■ Exercise brief ■
Every record below is to be retyped exactly, with any pictures left out.

Exercise material: Begin

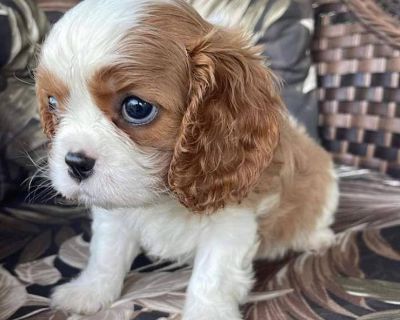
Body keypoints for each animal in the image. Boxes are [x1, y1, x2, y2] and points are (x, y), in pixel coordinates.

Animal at [36, 1, 340, 318]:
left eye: (137, 107)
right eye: (52, 104)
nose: (74, 162)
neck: (163, 196)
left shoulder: (230, 222)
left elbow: (212, 278)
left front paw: (208, 312)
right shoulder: (114, 215)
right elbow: (106, 254)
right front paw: (90, 291)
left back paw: (315, 237)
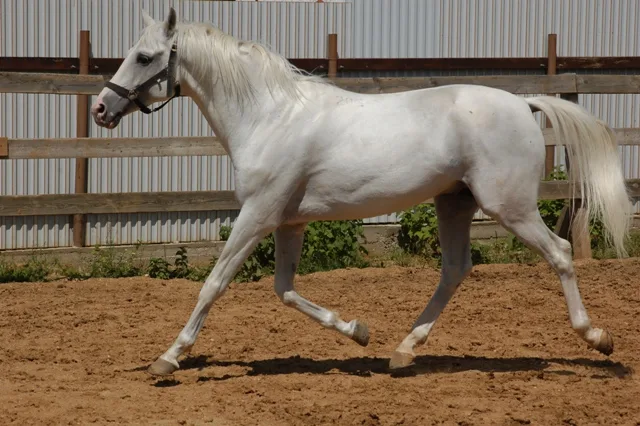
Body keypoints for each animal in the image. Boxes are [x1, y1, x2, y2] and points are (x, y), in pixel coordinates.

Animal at [91, 8, 632, 376]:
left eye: (144, 57)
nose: (100, 108)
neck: (270, 117)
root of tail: (524, 104)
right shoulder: (289, 221)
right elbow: (285, 290)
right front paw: (358, 332)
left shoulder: (258, 215)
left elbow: (214, 283)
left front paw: (168, 357)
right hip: (454, 202)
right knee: (455, 269)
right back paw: (403, 351)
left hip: (509, 207)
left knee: (559, 253)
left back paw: (597, 338)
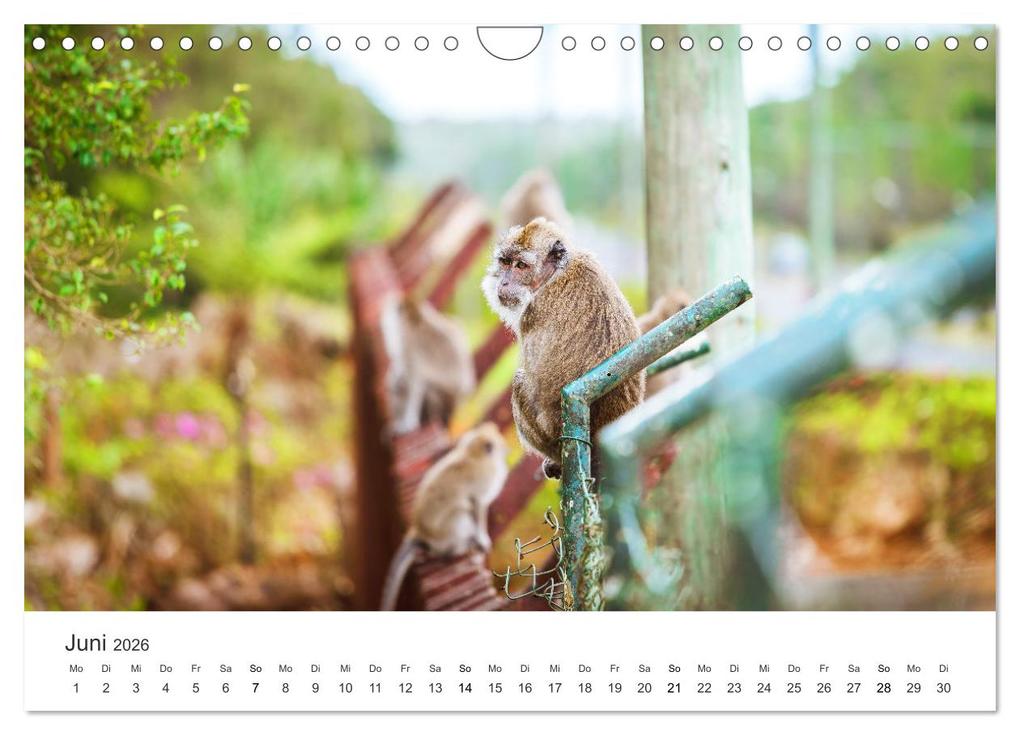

Exercise material: End

■ Response to the task ■
Body keypoints for each animal in the image. Boxes are [x1, y1, x2, y2] and points are (x, y), in pixel coordinates.

Animal at [36, 1, 340, 318]:
left eye: (137, 107)
right eye: (52, 104)
nose: (74, 162)
neck: (163, 196)
left shoulder: (230, 222)
left elbow: (212, 278)
left front paw: (208, 312)
right shoulder: (114, 215)
right elbow: (106, 254)
right front paw: (90, 291)
left back paw: (315, 237)
Body keypoints for each animal in the image. Boxes are [x1, y1, x2, y2] and points are (x, y), in pixel coordinates.

Animal at [91, 8, 632, 376]:
left eye: (144, 57)
nose: (100, 108)
neck: (270, 117)
root of tail: (524, 104)
right shoulder: (289, 221)
right elbow: (285, 290)
right front paw: (358, 332)
left shoulder: (258, 215)
left elbow: (214, 283)
left front paw: (168, 357)
right hip: (454, 202)
right knee: (455, 269)
right back paw: (403, 351)
left hip: (509, 207)
left knee: (559, 253)
left back paw: (597, 338)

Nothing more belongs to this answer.